SUPPLIED PASSAGE:
◆ ◆ ◆ ◆ ◆

I am using find in a Bash script. How can I modify that code to include a specific directory under 'bin' , ie './bin/php/' (while still ignoring all other sub-directories of 'bin')?
Current code:
find . -name '*.php' \
-and ! -path './bin/*' \
+1
A:
Is that what you mean?
find . \( \! -iregex ^./bin/.\* -o -iregex ^./include/something/.\* \) \
-name \*.php
Michael Krelin - hacker
2009-12-09 09:15:05
No - but I've rewrote the question so hopefully I'm explaining myself better now.
yoavf
2009-12-09 09:20:12
yoavf, so I've edited my reply
Michael Krelin - hacker
2009-12-09 09:47:17
+1
A:
find /bin /bin/php -maxdepth 1 -name "*.php"
Proof of concept
$ tree /bin /bin |-- ash |-- dont_search | |-- hide_me.php | `-- hide_me.txt |-- du |-- file.php |-- fmt |-- php | |-- hide_me.txt | `-- show_me.php `-- zsh 2 directories, 184 files
Result
$ find /bin /bin/php -maxdepth 1 -name "*.php" /bin/file.php /bin/php/show_me.php
Notice that /bin/dont_search/hide_me.php did not match
SiegeX
2009-12-09 10:50:52
+1
A:
Try this:
find . ./bin/php -path ./bin -prune -o -print
This will ignore files that are within ./bin, too, though.
By the way, it's "find" rather than "Bash find".
Dennis Williamson
2009-12-09 12:13:19

◆ ◆ ◆ ◆ ◆

PROVIDED MATERIAL:
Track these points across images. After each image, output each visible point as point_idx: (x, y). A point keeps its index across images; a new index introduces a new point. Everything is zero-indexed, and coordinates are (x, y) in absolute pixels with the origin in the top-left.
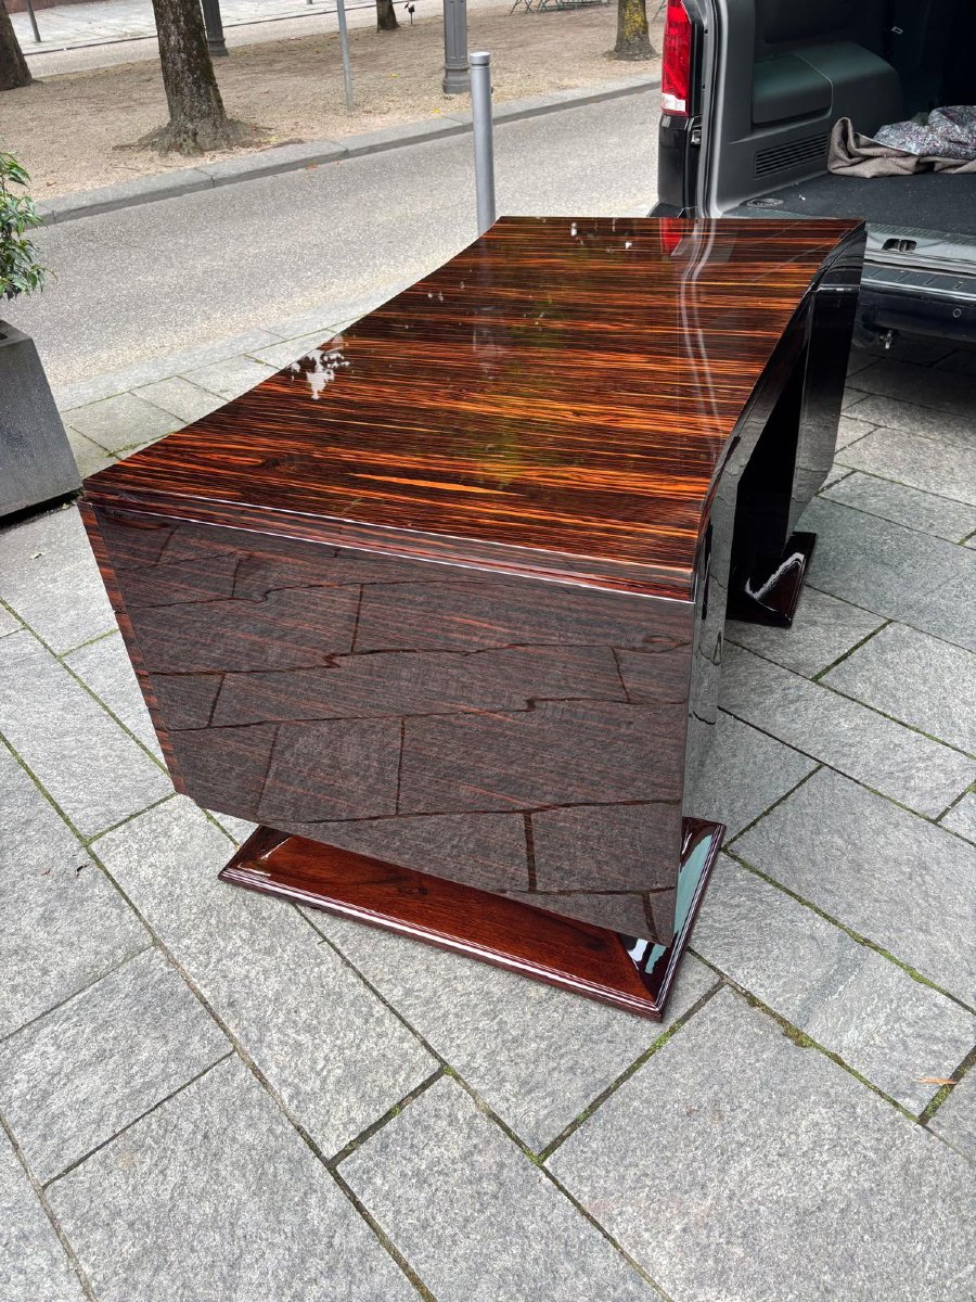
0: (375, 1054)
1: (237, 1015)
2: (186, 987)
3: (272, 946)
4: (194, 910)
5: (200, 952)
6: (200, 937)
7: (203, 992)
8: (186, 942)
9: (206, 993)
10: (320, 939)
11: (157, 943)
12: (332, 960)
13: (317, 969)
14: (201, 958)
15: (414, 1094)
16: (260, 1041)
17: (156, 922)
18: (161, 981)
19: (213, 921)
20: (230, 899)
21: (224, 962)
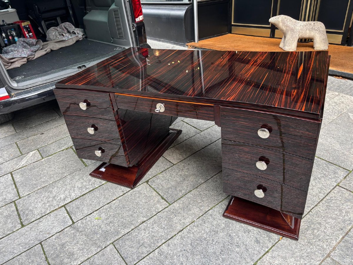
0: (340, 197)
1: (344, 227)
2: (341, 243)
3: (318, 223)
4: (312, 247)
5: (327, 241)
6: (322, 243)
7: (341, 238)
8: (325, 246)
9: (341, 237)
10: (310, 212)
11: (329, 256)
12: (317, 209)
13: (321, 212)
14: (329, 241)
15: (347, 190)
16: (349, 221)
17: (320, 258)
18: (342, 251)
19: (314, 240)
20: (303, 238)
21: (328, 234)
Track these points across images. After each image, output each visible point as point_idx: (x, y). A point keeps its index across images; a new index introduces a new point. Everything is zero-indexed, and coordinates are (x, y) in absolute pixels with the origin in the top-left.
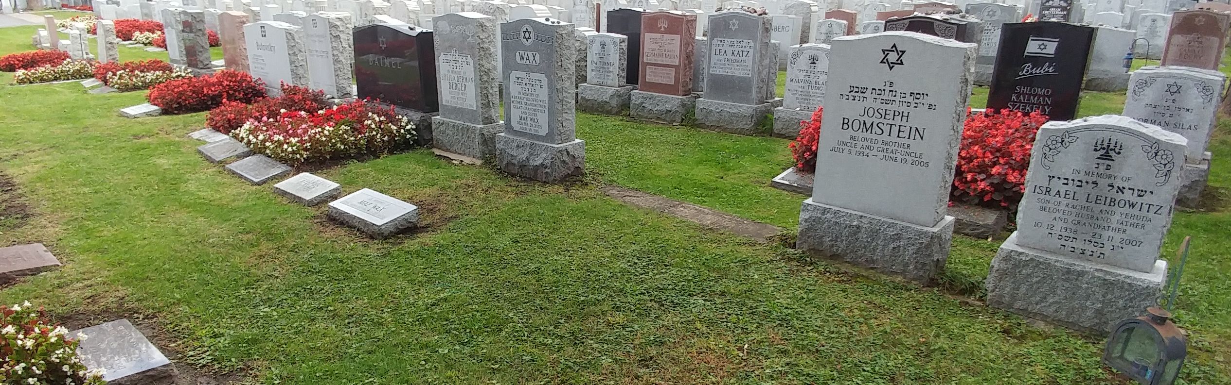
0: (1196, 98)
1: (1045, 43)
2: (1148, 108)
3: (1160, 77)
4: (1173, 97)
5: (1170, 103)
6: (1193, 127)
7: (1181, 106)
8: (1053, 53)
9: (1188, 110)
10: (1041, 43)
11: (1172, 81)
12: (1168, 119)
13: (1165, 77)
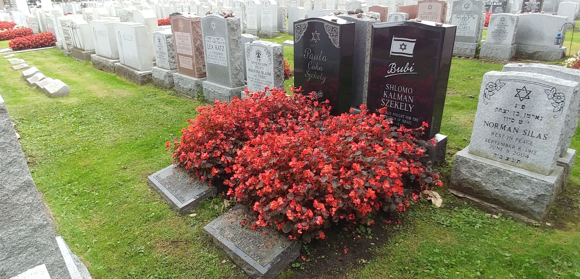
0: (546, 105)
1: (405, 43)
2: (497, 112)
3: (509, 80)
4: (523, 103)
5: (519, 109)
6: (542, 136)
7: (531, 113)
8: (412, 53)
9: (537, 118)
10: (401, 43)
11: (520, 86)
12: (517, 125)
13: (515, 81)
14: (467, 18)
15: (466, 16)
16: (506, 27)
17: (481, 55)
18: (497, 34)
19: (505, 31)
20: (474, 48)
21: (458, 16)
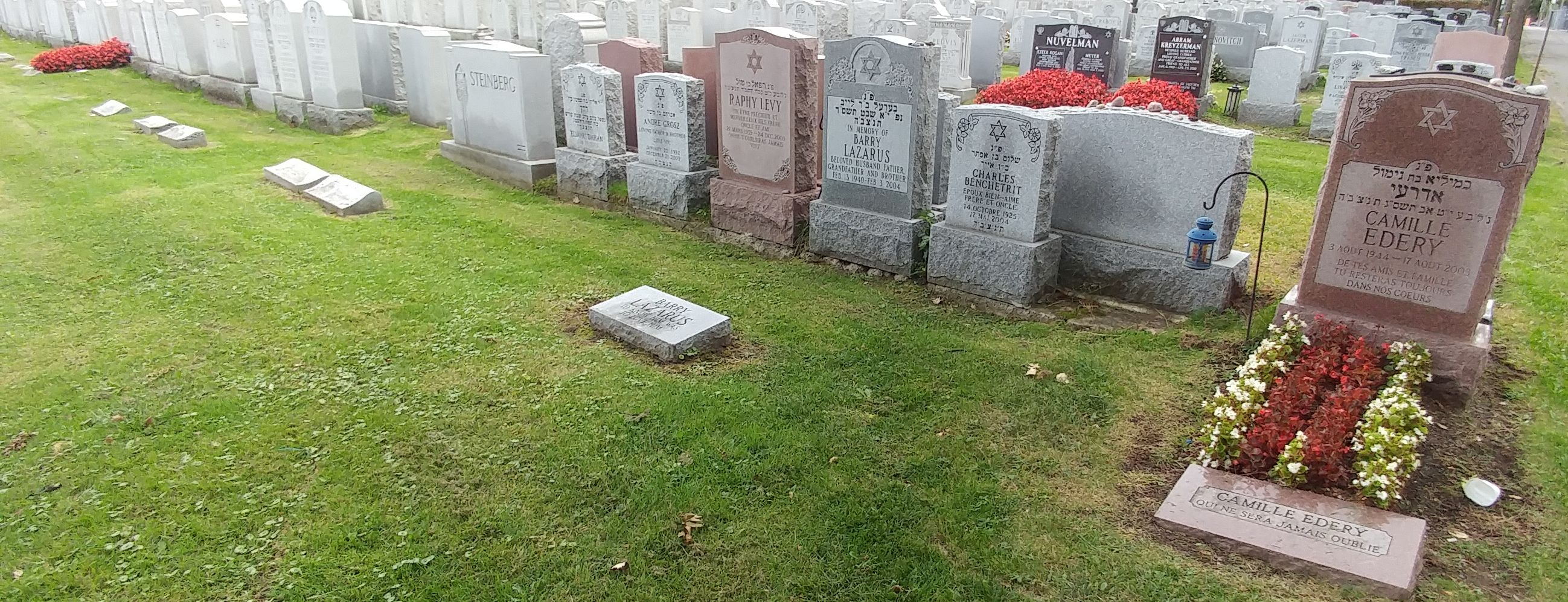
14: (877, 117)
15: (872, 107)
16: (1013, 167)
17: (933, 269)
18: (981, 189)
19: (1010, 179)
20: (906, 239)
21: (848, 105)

◆ ◆ ◆ ◆ ◆

PROBLEM DETAILS: Please reproduce the whole forum thread above on limiting find to one subdirectory of bin, word for word.

RESPONSE AREA:
I am using find in a Bash script. How can I modify that code to include a specific directory under 'bin' , ie './bin/php/' (while still ignoring all other sub-directories of 'bin')?
Current code:
find . -name '*.php' \
-and ! -path './bin/*' \
+1
A:
Is that what you mean?
find . \( \! -iregex ^./bin/.\* -o -iregex ^./include/something/.\* \) \
-name \*.php
Michael Krelin - hacker
2009-12-09 09:15:05
No - but I've rewrote the question so hopefully I'm explaining myself better now.
yoavf
2009-12-09 09:20:12
yoavf, so I've edited my reply
Michael Krelin - hacker
2009-12-09 09:47:17
+1
A:
find /bin /bin/php -maxdepth 1 -name "*.php"
Proof of concept
$ tree /bin /bin |-- ash |-- dont_search | |-- hide_me.php | `-- hide_me.txt |-- du |-- file.php |-- fmt |-- php | |-- hide_me.txt | `-- show_me.php `-- zsh 2 directories, 184 files
Result
$ find /bin /bin/php -maxdepth 1 -name "*.php" /bin/file.php /bin/php/show_me.php
Notice that /bin/dont_search/hide_me.php did not match
SiegeX
2009-12-09 10:50:52
+1
A:
Try this:
find . ./bin/php -path ./bin -prune -o -print
This will ignore files that are within ./bin, too, though.
By the way, it's "find" rather than "Bash find".
Dennis Williamson
2009-12-09 12:13:19